Materials provided below:

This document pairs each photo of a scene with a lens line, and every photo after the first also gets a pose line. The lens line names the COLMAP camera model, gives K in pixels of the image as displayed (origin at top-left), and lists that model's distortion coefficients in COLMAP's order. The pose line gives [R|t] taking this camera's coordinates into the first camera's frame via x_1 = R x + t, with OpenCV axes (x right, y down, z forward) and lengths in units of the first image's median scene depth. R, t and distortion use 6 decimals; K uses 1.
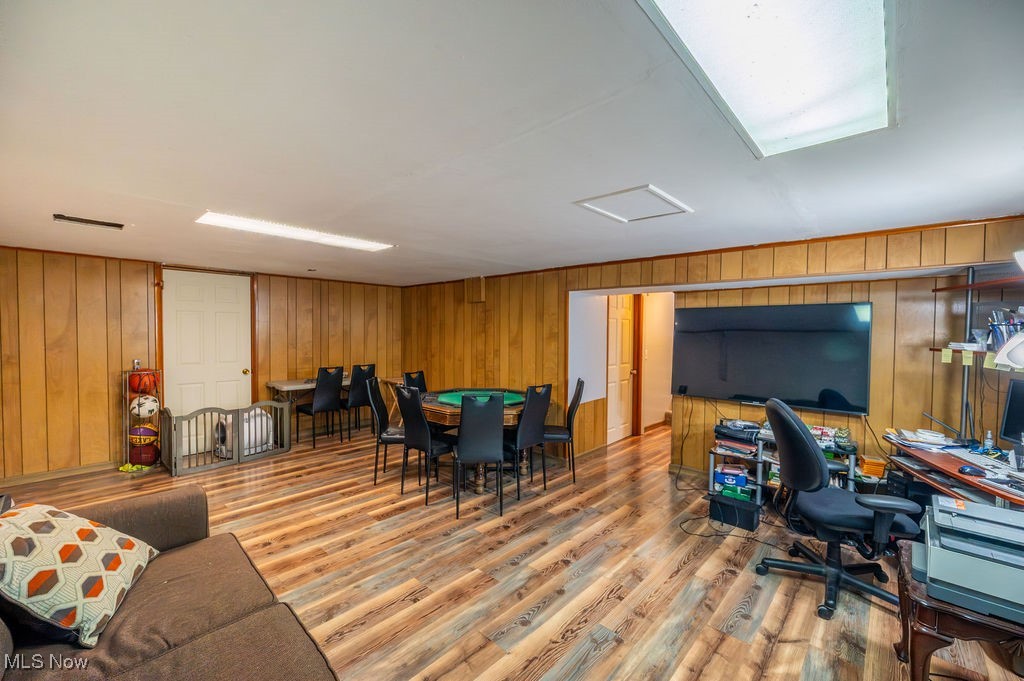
lens RADIAL K [[416.0, 0, 511.4], [0, 416.0, 343.2], [0, 0, 1]] dist [-0.004513, -0.000446]
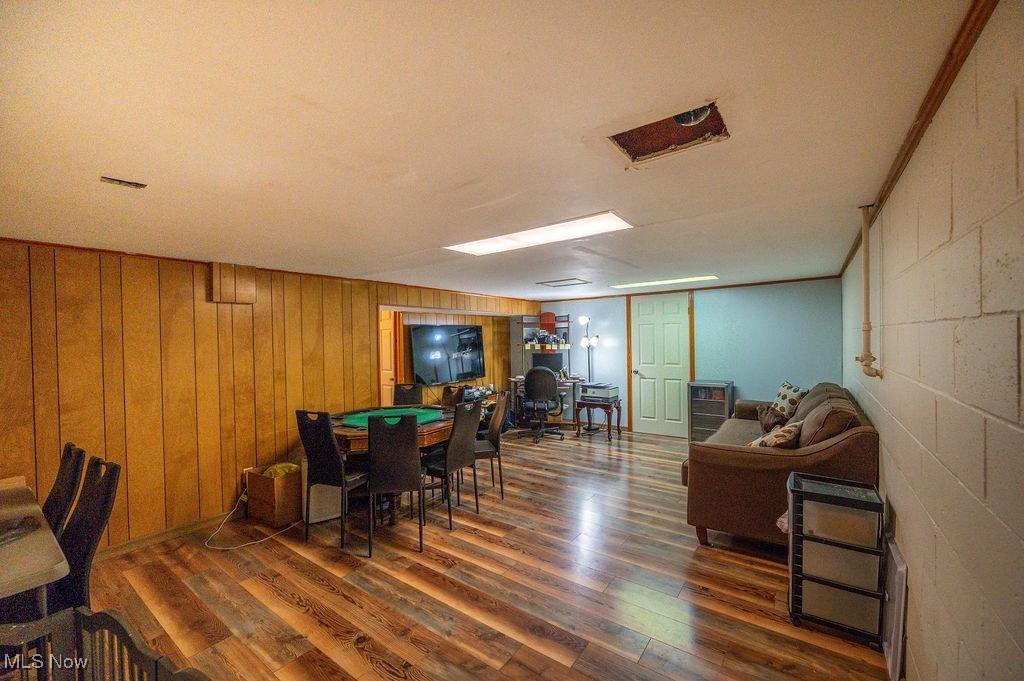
lens RADIAL K [[416.0, 0, 511.4], [0, 416.0, 343.2], [0, 0, 1]] dist [-0.004513, -0.000446]
pose [[-0.134015, -0.022805, 0.990717, -1.228460], [0.039227, 0.998830, 0.028298, -0.057544], [-0.990203, 0.042655, -0.132964, 1.039137]]
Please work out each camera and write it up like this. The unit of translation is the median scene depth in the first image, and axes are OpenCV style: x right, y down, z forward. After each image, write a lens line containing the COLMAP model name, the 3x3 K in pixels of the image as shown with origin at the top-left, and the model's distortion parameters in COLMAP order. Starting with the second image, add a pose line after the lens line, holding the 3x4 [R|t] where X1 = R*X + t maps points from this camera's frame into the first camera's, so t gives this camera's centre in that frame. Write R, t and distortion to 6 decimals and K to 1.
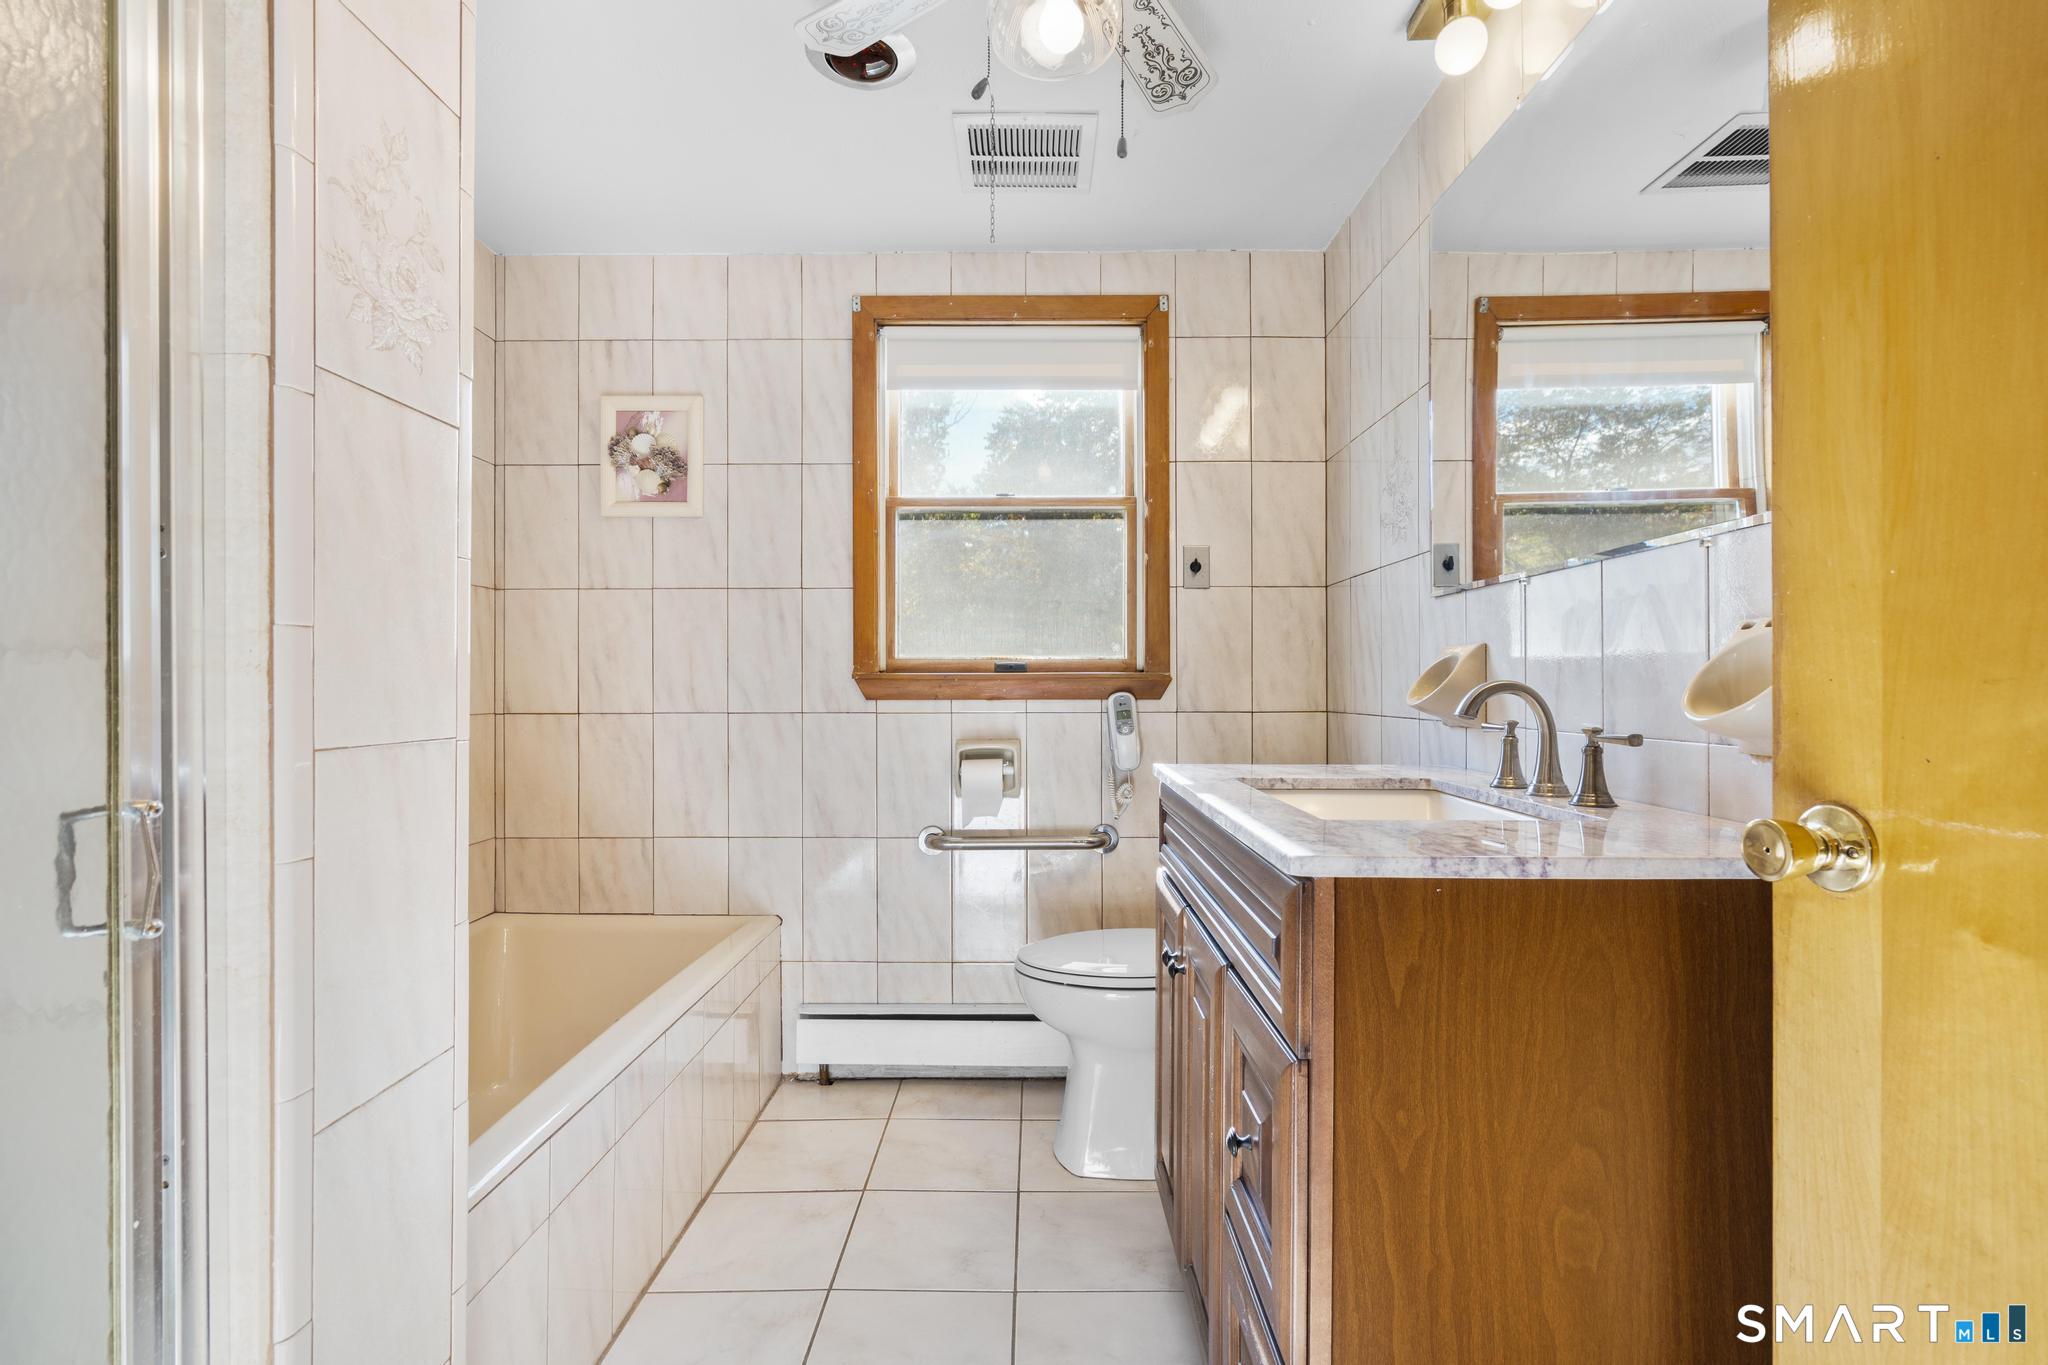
lens RADIAL K [[919.8, 0, 1026.4], [0, 919.8, 687.2], [0, 0, 1]] dist [-0.009481, 0.001803]
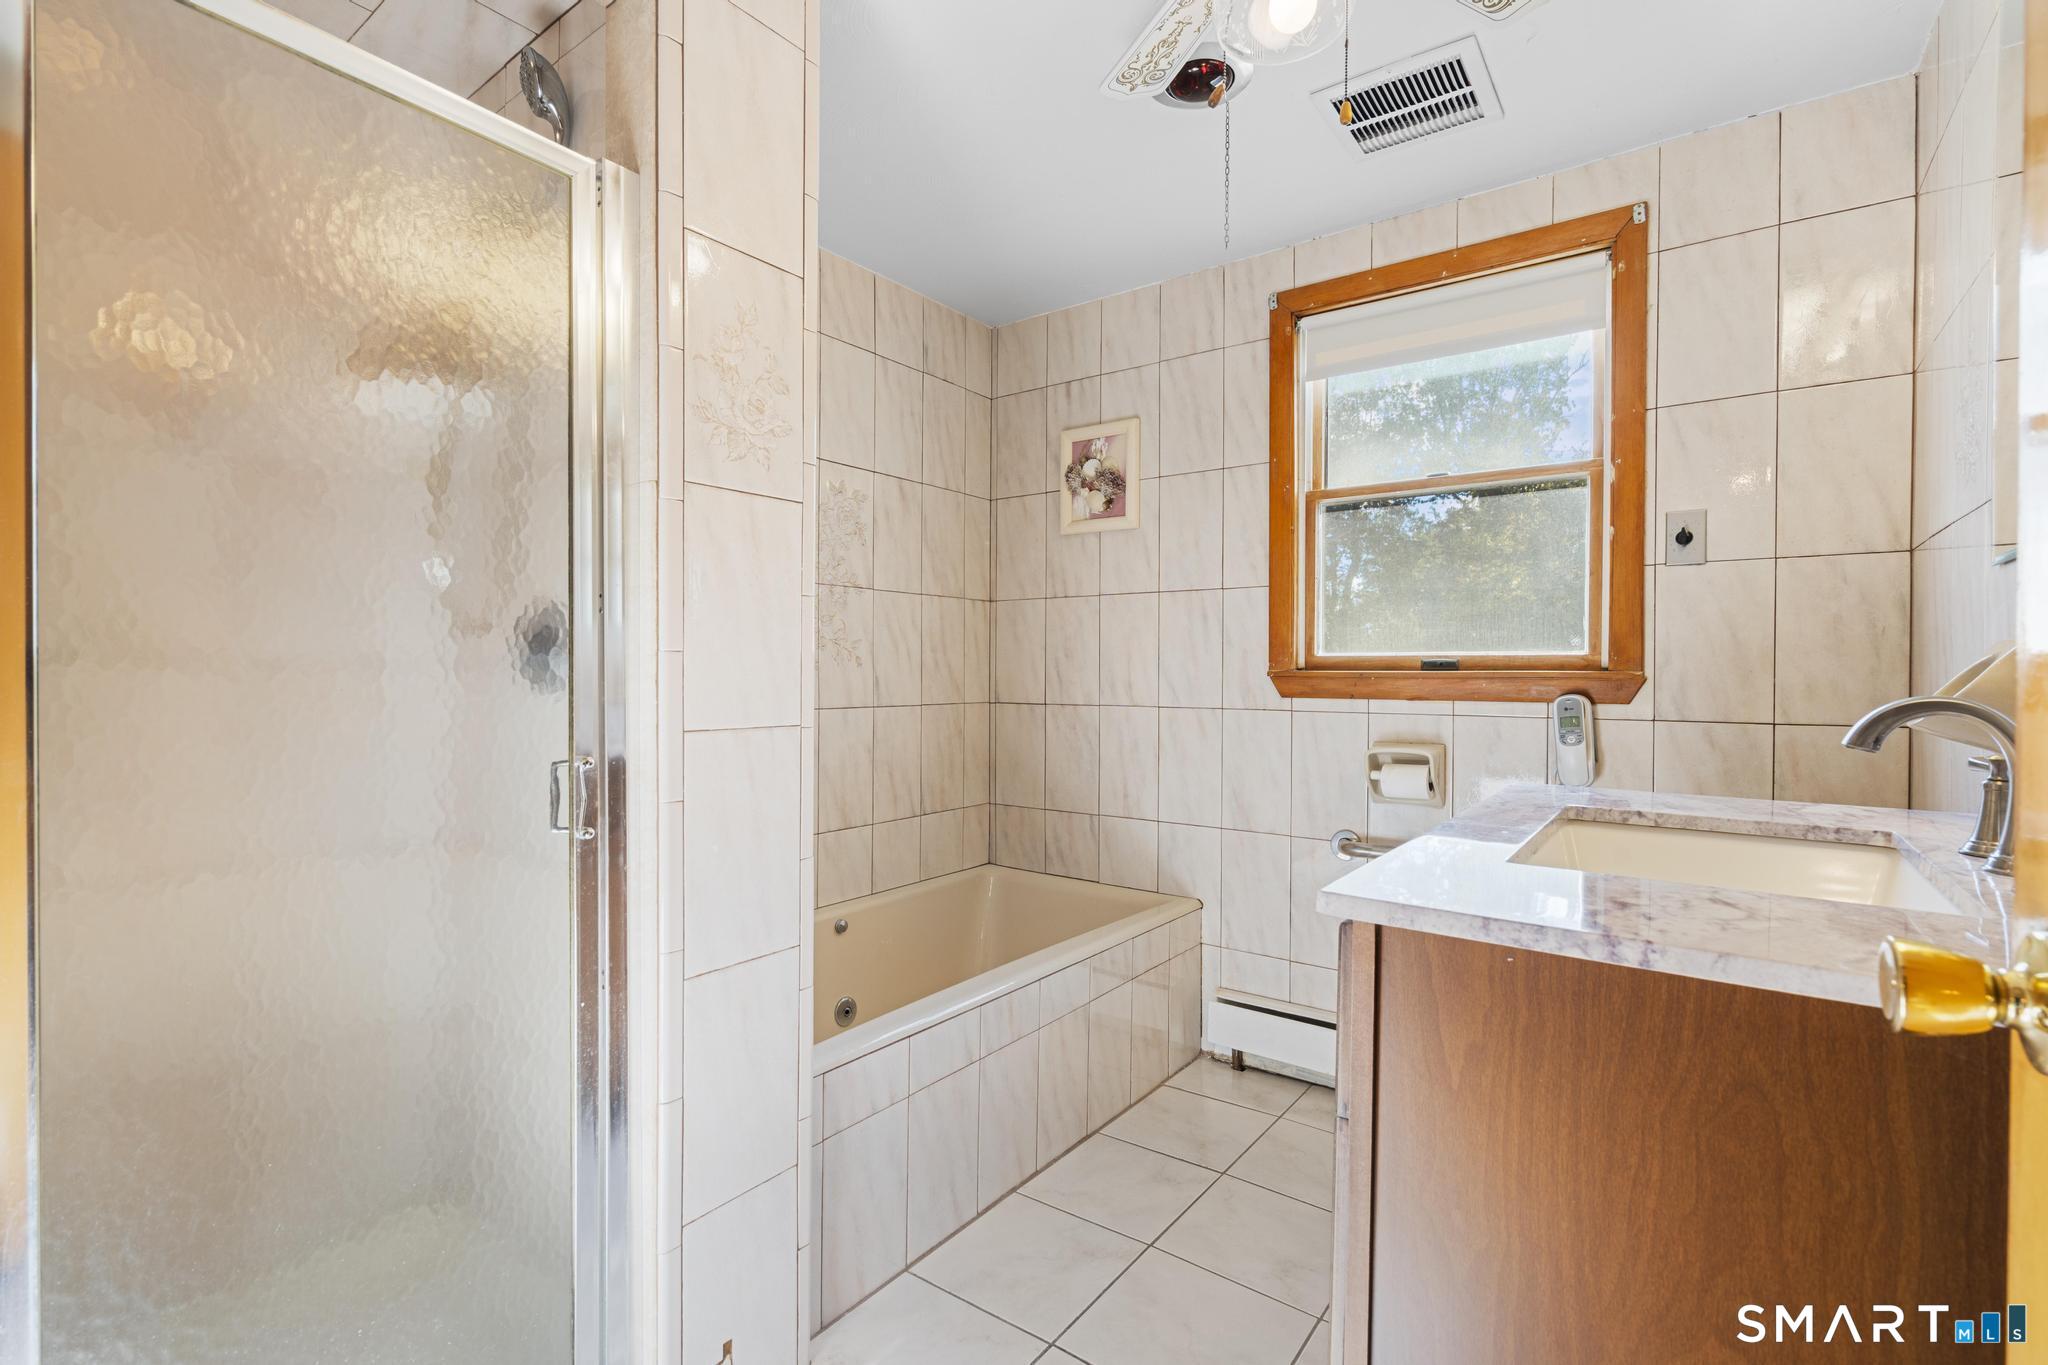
lens RADIAL K [[919.8, 0, 1020.3], [0, 919.8, 687.5], [0, 0, 1]] dist [-0.009481, 0.001803]
pose [[0.806938, 0.014106, -0.590468, 0.187801], [-0.006615, 0.999868, 0.014847, -0.010090], [0.590599, -0.008075, 0.806924, 0.027170]]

End of Materials provided.

[Task to complete]: Your answer must be the lines from the line containing "Please work out" through the final line of the data, written out exactly, both ends included and pictures left out.

[Result of this task]:
Please work out each camera and write it up like this. The unit of translation is the median scene depth in the first image, and axes are OpenCV style: x right, y down, z forward. After each image, write a lens line containing the COLMAP model name, the 3x3 K in pixels of the image as shown with origin at the top-left, and the model's distortion parameters in COLMAP order. Starting with the second image, add a pose line after the lens line, holding the 3x4 [R|t] where X1 = R*X + t maps points from this camera's frame into the first camera's, so t gives this camera's centre in that frame. Write R, t and distortion to 6 decimals and K to 1.
lens RADIAL K [[919.8, 0, 1026.4], [0, 919.8, 687.2], [0, 0, 1]] dist [-0.009481, 0.001803]
lens RADIAL K [[919.8, 0, 1020.3], [0, 919.8, 687.5], [0, 0, 1]] dist [-0.009481, 0.001803]
pose [[0.806938, 0.014106, -0.590468, 0.187801], [-0.006615, 0.999868, 0.014847, -0.010090], [0.590599, -0.008075, 0.806924, 0.027170]]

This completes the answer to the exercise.